Ich war vollkommen überfordert, die Angst regierte meine Sinne. Ich konnte nicht verhindern, dass wir dem Auto näherkamen, denn ich durfte noch immer keinen Laut von mir geben. Außerdem durfte ich mich nicht wehren, das war noch nie erlaubt gewesen.

Unaufhaltsam schob der Mann mich weiter und obwohl der Abstand gar nicht so groß war, kam es mir wie eine Ewigkeit vor, die mein Leiden verlängern wollte. Erst als wir das Monster-Auto erreicht hatten, blieb mein Rollstuhl stehen. Und jetzt konnte ich ihn sehen. Am Ende eines komischen langen Sitzes saß er: Vater! Panisch starrte ich in das Auto. Er war da. Er war da! Mein Herz raste nun noch schneller, so schnell, wie es vermutlich noch nie geschlagen hatte, und mir wurde erneut schwindelig. Im selben Moment fiel mir voller Schrecken ein, dass ich ein braves Mädchen sein musste und meine alten Regeln wieder galten! Kaum hatte der Mann meinen Rollstuhl gestoppt, versuchte ich so schnell wie möglich gehorsam aufzustehen und meine rechte Hand auf den Rücken zu legen. Aber es dauerte zu lange! Es dauerte viel zu lange! Mir war so schwindelig und meine Beine wollten mich nicht tragen.
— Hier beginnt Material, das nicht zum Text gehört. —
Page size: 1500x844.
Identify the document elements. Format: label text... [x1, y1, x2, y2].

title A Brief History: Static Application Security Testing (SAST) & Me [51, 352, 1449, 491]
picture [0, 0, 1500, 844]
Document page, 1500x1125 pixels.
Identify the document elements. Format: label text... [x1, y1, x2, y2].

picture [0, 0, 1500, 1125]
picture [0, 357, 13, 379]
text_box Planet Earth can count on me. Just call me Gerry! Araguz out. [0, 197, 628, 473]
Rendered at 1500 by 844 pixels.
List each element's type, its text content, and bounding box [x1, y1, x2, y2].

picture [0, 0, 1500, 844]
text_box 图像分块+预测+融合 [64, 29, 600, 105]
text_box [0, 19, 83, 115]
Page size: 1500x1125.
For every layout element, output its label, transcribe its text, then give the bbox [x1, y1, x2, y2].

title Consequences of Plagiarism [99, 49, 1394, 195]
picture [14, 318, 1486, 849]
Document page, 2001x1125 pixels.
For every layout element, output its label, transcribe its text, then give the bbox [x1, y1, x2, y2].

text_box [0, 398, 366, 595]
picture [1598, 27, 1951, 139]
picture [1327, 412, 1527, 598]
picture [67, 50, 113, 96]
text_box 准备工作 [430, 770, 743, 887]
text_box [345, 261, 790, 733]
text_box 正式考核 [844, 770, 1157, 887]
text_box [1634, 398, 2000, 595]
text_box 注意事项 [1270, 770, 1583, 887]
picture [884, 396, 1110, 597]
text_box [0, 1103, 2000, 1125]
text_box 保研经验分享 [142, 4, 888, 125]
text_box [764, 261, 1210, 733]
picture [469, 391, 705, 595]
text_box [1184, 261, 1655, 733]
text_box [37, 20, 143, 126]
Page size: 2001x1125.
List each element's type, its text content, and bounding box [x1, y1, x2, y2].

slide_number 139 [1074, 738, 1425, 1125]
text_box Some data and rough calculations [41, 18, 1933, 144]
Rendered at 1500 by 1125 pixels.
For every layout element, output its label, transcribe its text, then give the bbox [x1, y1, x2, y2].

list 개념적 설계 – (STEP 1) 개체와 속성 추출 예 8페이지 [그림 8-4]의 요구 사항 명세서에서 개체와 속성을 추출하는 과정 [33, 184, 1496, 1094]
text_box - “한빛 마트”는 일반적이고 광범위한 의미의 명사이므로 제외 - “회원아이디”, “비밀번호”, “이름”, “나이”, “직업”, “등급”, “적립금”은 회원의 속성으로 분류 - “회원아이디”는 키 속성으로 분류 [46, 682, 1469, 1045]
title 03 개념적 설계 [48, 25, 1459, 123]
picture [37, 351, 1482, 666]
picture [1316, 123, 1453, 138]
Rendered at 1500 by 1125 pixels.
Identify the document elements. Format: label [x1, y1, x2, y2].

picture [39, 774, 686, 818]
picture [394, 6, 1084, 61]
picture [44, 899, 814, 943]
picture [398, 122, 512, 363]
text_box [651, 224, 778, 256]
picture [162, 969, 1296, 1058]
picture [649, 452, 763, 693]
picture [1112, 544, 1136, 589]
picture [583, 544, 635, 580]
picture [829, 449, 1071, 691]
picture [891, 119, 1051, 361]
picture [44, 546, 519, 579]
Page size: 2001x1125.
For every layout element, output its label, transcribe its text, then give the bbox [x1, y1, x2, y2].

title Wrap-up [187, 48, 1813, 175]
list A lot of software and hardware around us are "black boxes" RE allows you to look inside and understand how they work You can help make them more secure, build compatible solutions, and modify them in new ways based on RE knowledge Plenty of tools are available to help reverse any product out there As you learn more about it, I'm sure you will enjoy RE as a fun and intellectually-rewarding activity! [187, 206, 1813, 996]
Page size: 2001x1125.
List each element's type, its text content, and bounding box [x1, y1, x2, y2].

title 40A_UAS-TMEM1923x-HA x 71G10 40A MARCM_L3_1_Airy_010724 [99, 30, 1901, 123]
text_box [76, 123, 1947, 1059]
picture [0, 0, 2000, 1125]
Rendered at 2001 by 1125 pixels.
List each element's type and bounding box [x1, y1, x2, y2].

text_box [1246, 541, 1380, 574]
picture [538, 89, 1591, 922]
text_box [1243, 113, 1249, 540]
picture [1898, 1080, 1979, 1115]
Und dann war da auch noch das Problem, dass mein linker Arm gefesselt war. Ich konnte nur den rechten Arm auf meinen Rücken legen. Würde Vater mich dafür bestrafen?

„Sehr brav. So kenne ich meine Kleine. Aber das war viel zu langsam."

Damit bestätigte er meine schlimmste Befürchtung.